[AIM OF THE TASK] Pictures excluded, reproduce exactly the lines below from the one with "вмісту реалізувала в травні команда з 11" through the one with "activité sans craindre de mauvais calculs ou", both included.

[MATERIAL SHOWN]
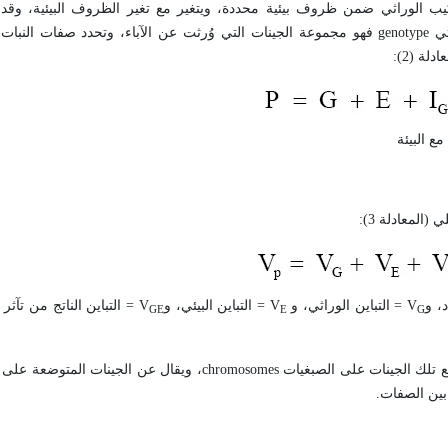
ركيب الوراثي ضمن ظروف بيئية محددة، ويتغير مع تغير الظروف البيئية، وقد 
ثي
genotype
فهو مجموعة الجينات التي وُرثت عن الآباء، وتحدد صفات النبات
لة (2):
ع البيئة
(المعادلة 3):
، و
V
= التباين الوراثي، و
V
= التباين البيئي، و
V
= التباين الناتج من تآثر
GE
E
G
ضع تلك الجينات على الصبغيات
chromosomes
، ويقال عن الجينات المتوضعة على ا
 بين الصفات.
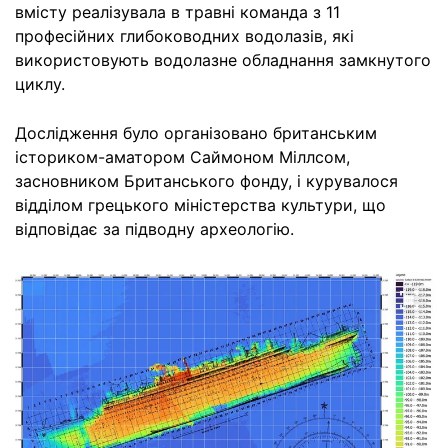
вмісту реалізувала в травні команда з 11
професійних глибоководних водолазів, які
використовують водолазне обладнання замкнутого
циклу.
Дослідження було організовано британським
істориком-аматором Саймоном Міллсом,
засновником Британського фонду, і курувалося
відділом грецького міністерства культури, що
відповідає за підводну археологію.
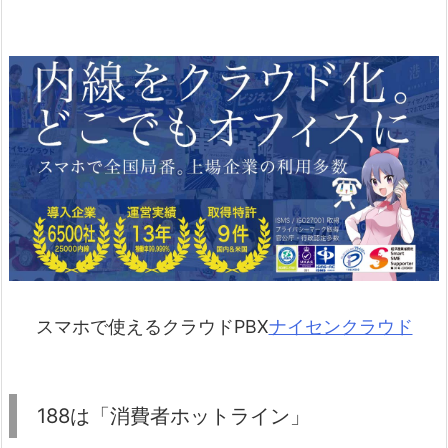
スマホで使えるクラウドPBX
ナイセンクラウド
188は「消費者ホットライン」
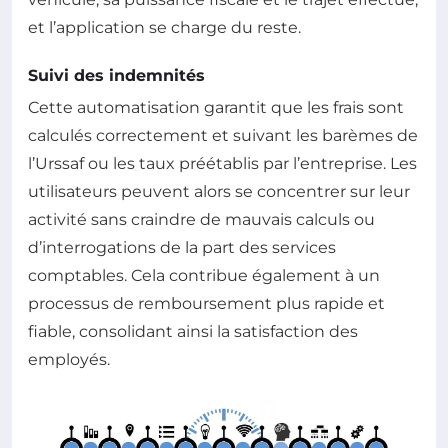
et l’application se charge du reste.
Suivi des indemnités
Cette automatisation garantit que les frais sont
calculés correctement et suivant les barèmes de
l’Urssaf ou les taux préétablis par l’entreprise. Les
utilisateurs peuvent alors se concentrer sur leur
activité sans craindre de mauvais calculs ou
d’interrogations de la part des services
comptables. Cela contribue également à un
processus de remboursement plus rapide et
fiable, consolidant ainsi la satisfaction des
employés.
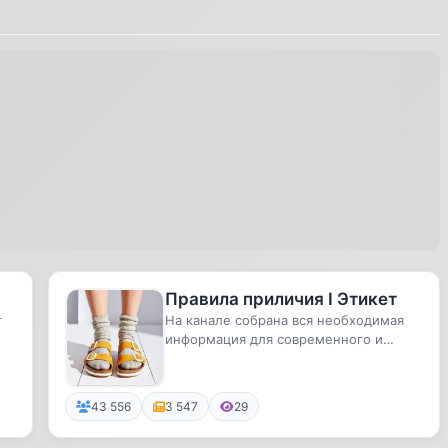
Правила приличия I Этикет
г
На канале собрана вся необходимая
информация для современного и
уважающего себя человека, касател...
43 556
3 547
29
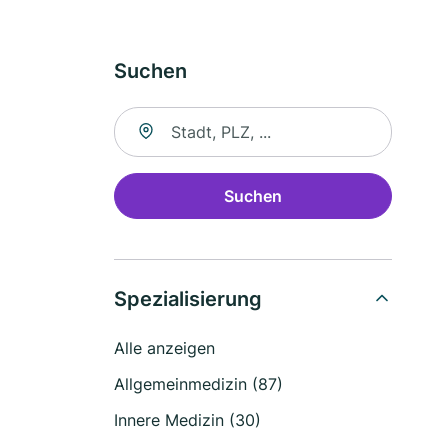
Suchen
Suche nach Ort
Suchen
Spezialisierung
Alle anzeigen
Allgemeinmedizin (87)
Innere Medizin (30)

[ANSWER AREA]
вмісту реалізувала в травні команда з 11
професійних глибоководних водолазів, які
використовують водолазне обладнання замкнутого
циклу.
Дослідження було організовано британським
істориком-аматором Саймоном Міллсом,
засновником Британського фонду, і курувалося
відділом грецького міністерства культури, що
відповідає за підводну археологію.
スマホで使えるクラウドPBX
ナイセンクラウド
188は「消費者ホットライン」
et l’application se charge du reste.
Suivi des indemnités
Cette automatisation garantit que les frais sont
calculés correctement et suivant les barèmes de
l’Urssaf ou les taux préétablis par l’entreprise. Les
utilisateurs peuvent alors se concentrer sur leur
activité sans craindre de mauvais calculs ou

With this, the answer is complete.